Remember that the goal isn't a perfect plan, it's creating a partnership capable of adapting together when plans inevitably change. By visualizing your work, limiting your focus to what truly matters, and maintaining connection through communication with just a little structure, you and your partner can find your way through even the most unexpected detours.
Our house will eventually sell, the uncertainty will resolve. We are building the capacity to navigate life's inevitable surprises together. Please take this as an opportunity to do the same. I am certain it will serve you long after any particular challenge fades into memory.
Modus Institute | The Personal Kanban Book | The Personal Kanban Class
I told my hubby from the start, "We'll only be happy if we stop having expectations of each other." Twenty-four years later, it still works.
Given: frustration is the difference between expectations and reality
Then: in most contexts, we face a formidable challenge
As you point:
* We turn our (impossible) plans into expectations
* We deflect consequences (blame, pain, etc.) to others to "protect" ourselves
But we also make the thing worse in the first place by skipping the alignment. That was a difficult lesson for me.
A few years back, I thought we were doing very well with transparency/visualization, and quite well with avoiding the blame game and other such tactics. And then it all blew out in our hands.
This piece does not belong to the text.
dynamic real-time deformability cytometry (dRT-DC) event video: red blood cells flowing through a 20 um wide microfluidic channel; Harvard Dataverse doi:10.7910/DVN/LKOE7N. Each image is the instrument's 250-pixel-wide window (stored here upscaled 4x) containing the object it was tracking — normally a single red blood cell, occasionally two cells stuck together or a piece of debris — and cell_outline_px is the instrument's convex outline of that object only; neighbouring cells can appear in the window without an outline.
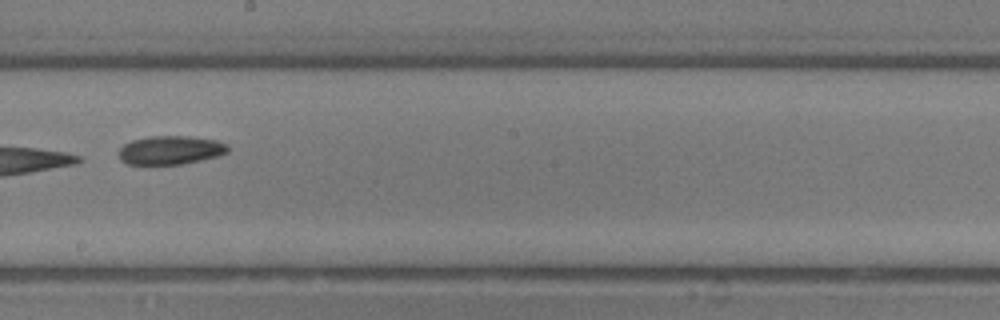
{"species": "common noctule bat (a hibernating species)", "species_latin": "Nyctalus noctula", "temperature_condition": "room temperature", "stored_images_in_passage": 26, "camera_frame_rate_fps": 3000, "um_per_image_px": 0.085, "animal": {"sex": "male", "body_mass_g": 13.3}, "frame": {"image": 1, "passage_image": 15, "time_ms": 4.667, "image_size_px": [1000, 320], "cell_outline_px": [[228, 152], [220, 156], [180, 164], [128, 164], [120, 160], [120, 148], [124, 144], [132, 140], [148, 136], [188, 136], [216, 140], [228, 144]], "centroid_in_image_um": [14.51, 12.75], "position_along_channel_um": 233.7, "area_um2": 18.21}}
In retrospect, it was an impossible misalignment of expectations. Not even their scale (which often is a simple output of too optimistic plans), but their direction. One can't move an organization in two opposite directions, let alone five. And when some people at the same time believe that their desired agenda will happen, then everyone is bound to get dissatisfied.
Thus, as you point out, the need for making all the decisions visible (and in a way that doesn't drown them in an ocean of noise, let me add).